When the video started, my initial reaction was instant interest. I was interested to find out why The New York Times had created and published this video, realizing the content would be sensitive to some people. As an American, we hear about the tragedies of war and the losses of our men and women who fight for our country. The stories released to the American public are often successful in producing what Americans will want to hear. We are not often exposed to the graphic details or even first-person accounts of what really goes on for our military personnel. Our country has a unique way of exposing the public to the half-truths of war and combat, knowing that the whole truth would harm the American perspective.

While listening to the voiceovers of the men involved, I couldn’t help but notice how calm they sounded when recalling what had happened. The fact that the voices were from first hand witnesses made the video seem more informal and intimate. The images used were not as graphic as I might have expected, but I believe that is because they were still images rather than video clips. The images appeared in a pattern that made it easy to imagine the scenes as they were playing out. The gunshot sounds definitely gave me a little jump as I was not expecting them. From the perspective of those involved, I think the video does shame in conveying the feelings of chaos and fear that results during armed combat. One man commented saying “find cover first, then return fire.” Until you hear something like that from a trained solider, outsiders are unaware of just how dangerous their jobs are.

As a family member of someone involved, I am not sure I would be able to watch a video similar to this one at all. When the men talk about losing one of their own, I’m sure it would be incredibly hard not to fear for your own solider’s life. Military families take pride in the service of their loved ones, but it doesn’t make the anxiety and fear go away. If I were a family member of an American solider, I would want the public to know exactly the hardships and trauma for which my loved one was going through. I think I would be enraged with the cover up stories and censoring mechanisms put in place by the American media and government, knowing that the American public will never see the true realities of military life.

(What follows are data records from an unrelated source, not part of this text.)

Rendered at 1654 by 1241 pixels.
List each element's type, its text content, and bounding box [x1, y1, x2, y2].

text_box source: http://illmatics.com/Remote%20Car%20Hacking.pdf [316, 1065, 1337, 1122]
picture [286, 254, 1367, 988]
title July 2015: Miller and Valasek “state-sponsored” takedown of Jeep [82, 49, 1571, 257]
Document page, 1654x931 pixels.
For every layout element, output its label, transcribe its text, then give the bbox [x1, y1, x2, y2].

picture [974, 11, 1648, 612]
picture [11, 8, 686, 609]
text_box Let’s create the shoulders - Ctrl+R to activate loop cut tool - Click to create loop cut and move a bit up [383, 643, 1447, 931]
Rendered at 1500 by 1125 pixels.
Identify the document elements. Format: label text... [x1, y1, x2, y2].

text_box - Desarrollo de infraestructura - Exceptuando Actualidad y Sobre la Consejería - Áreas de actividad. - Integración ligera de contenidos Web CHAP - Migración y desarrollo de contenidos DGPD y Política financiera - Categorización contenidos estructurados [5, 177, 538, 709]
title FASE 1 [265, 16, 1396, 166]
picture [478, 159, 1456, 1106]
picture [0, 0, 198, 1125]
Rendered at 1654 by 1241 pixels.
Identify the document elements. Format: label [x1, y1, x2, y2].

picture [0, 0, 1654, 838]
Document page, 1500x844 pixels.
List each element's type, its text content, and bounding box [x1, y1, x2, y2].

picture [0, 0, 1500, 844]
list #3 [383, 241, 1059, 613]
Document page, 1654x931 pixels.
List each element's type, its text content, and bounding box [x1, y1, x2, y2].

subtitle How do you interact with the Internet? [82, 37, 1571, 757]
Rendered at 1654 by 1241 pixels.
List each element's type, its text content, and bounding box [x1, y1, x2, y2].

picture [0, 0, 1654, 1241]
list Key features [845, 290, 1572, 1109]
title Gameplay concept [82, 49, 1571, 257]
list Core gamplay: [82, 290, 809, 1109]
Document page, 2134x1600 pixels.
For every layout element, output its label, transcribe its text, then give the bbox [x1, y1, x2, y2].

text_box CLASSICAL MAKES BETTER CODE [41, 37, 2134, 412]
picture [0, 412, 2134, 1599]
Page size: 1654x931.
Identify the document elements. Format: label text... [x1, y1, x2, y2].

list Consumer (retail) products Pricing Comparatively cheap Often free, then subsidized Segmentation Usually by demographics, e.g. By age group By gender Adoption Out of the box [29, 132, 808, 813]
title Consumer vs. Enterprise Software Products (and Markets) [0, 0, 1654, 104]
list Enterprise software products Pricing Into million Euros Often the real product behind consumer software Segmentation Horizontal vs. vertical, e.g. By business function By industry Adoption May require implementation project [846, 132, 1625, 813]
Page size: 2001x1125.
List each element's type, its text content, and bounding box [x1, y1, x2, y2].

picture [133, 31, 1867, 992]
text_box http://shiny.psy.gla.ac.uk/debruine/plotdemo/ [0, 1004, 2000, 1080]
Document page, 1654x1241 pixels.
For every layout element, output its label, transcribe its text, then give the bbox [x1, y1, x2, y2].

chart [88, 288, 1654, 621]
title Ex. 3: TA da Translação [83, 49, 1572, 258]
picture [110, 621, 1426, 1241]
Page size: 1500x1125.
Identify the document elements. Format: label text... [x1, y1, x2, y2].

One of the most touching details from the video was the clip with a man, face in his hands, wearing a Milwaukee Brewers hat. Being from Wisconsin, I assumed that he was probably from the area, which hit home for me. It’s the constant reminders that the people going through situations similar to this are our brothers and sisters, sons and daughters, friends and neighbors. The final line of the video, “we continue to do what we do because it’s our job” really sums up the realities of the American military. They take each day as it comes and continue living their lives and doing their jobs.

I think it would do the American public good to see and hear more accounts like this video. A reminder of the realities of the world would be a really good thing for our country.